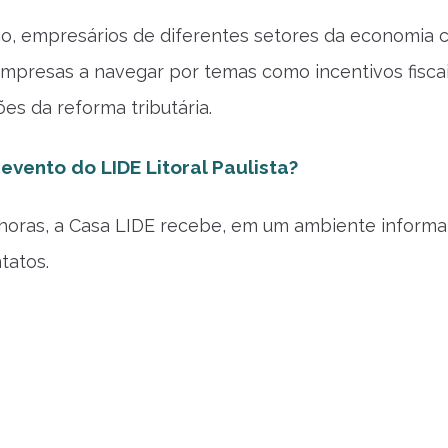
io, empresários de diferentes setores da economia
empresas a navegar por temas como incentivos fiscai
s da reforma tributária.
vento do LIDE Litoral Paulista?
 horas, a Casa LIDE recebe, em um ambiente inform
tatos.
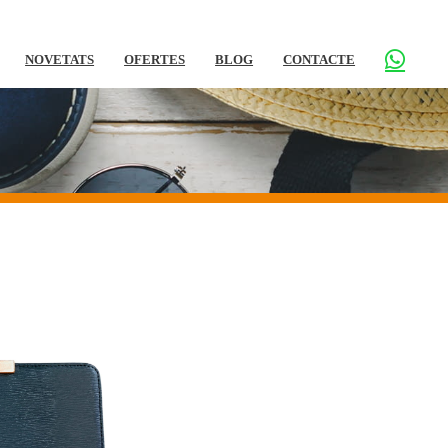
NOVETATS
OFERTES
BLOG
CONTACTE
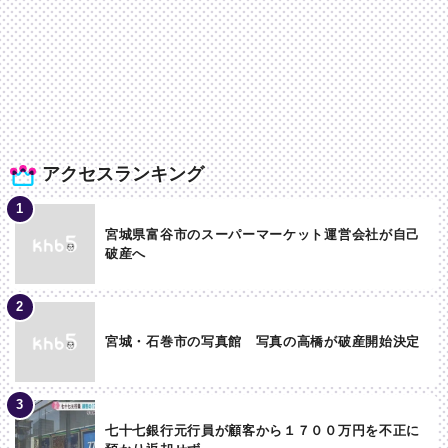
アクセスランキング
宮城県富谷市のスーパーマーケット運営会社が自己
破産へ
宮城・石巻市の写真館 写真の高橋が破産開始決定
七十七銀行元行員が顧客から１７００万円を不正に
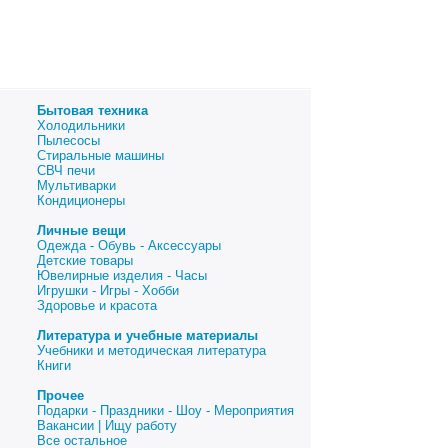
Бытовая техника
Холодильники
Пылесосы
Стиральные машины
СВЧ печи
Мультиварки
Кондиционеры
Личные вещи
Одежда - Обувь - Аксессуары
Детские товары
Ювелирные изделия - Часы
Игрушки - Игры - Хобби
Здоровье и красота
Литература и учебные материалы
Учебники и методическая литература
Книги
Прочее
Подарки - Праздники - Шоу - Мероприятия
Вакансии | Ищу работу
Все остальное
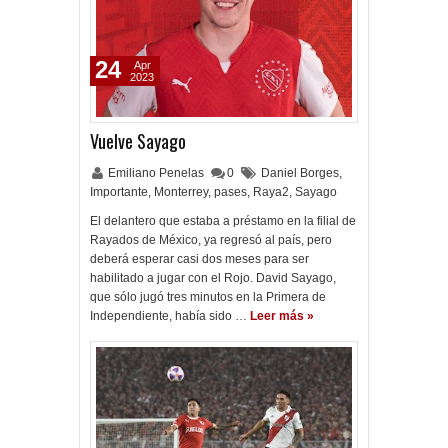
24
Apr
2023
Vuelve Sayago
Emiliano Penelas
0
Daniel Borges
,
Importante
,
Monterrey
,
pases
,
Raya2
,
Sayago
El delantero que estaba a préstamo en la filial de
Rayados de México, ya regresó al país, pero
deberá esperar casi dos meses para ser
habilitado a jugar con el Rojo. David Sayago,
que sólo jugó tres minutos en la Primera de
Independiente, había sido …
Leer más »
==
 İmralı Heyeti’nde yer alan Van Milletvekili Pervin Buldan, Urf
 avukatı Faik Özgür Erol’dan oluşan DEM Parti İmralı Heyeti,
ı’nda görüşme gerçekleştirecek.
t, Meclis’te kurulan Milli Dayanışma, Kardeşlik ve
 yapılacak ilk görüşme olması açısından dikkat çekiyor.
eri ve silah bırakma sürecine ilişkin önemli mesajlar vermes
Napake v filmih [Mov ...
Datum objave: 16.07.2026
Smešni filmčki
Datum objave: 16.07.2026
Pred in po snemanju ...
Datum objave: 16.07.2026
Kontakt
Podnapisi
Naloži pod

- _EXERCISE DIRECTIONS_: Throughout the material above, report each line holding the word "LIDE".

- _TASK RESPONSE_:
vento do LIDE Litoral Paulista?
 horas, a Casa LIDE recebe, em um ambiente inform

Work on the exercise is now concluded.